He starts off by going back to basics by first building his own auto-diff micrograd framework. Next he smoothly transitions into using basic pytorch tensor objects while gradually building complex layers from scratch. He underlines the subtleties of training neural nets throughout the series while delivering the content in bite-size pieces. 10/10.

A cool learning project is to re-implement makemore in some other framework using your favorite language.

Clojure

Clojure is great language that is extraordinary:

  1. It is a (lisp) -> Minimal yet infinitely extensible syntax.
  2. It is functional -> Avoids state, makes concurrency easier.
  3. Runs on JVM -> Production ready.
  4. Transpiles to JavaScript via clojurescript -> Let’s you write fullstack.
  5. Consistently stays somewhere around top 5 in most loved for a few years.

Clojure’s functional lisp lets you start thinking differently about the code. It is opposite to standard imperative non-lisp style in many ways. There is no need to oversell this more.

Featured resources: Clojure for the brave and true — an amazing resource for beginners in clojure. Example first docs (docs the right way). Also accessible from cider — emacs clojure env.

Web dev

For people like me who never did webdev and cloud technologies, this is might sound like an odd choice, but I want to feel what it is all about. There are tons of frameworks and jargon around this topic and it might feel daunting to start. With the goal being to know more than throwing a few fancy words here and there, I should create a basic ledger/gallery/utility webapp hosted on the cloud.

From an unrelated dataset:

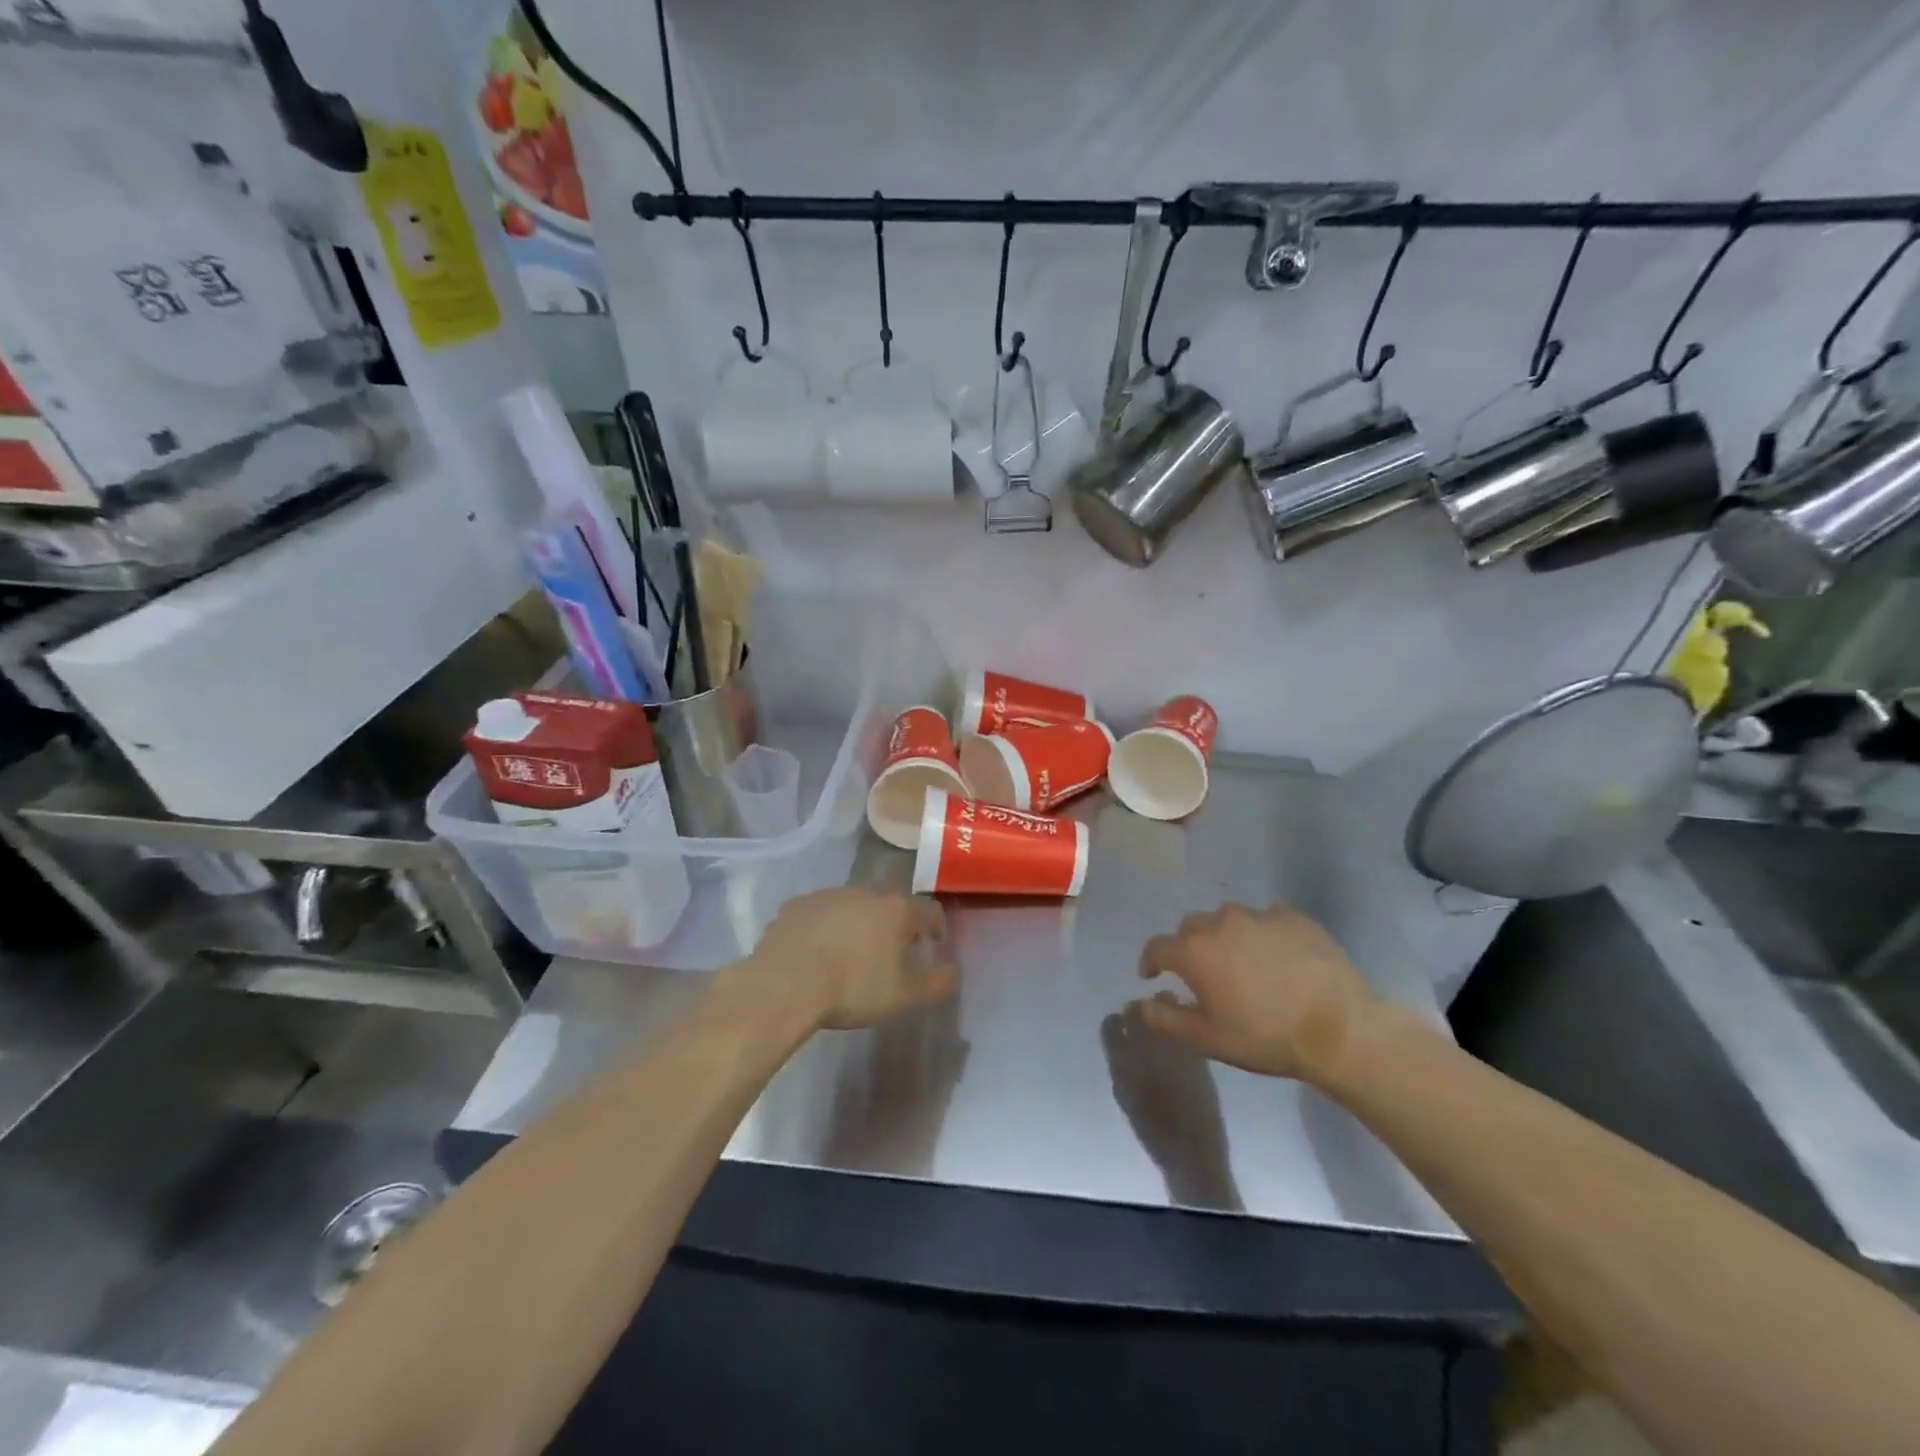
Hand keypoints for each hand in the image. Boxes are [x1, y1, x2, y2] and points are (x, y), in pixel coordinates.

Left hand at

There a million step-by-step tutorials for pretty much all the major frameworks, but my goal is to create something out-of-tutorial land. The featured framework and the resource is Genie framework for Julia. Although it might sound absurd, it shows good signs.

Federated learning

Federated learning is an idea to train ML models with decentralized data. Tensorflow federated stands as one of the few frameworks supporting this. Federated learning shows a lot of potential and it is definitely on my radar.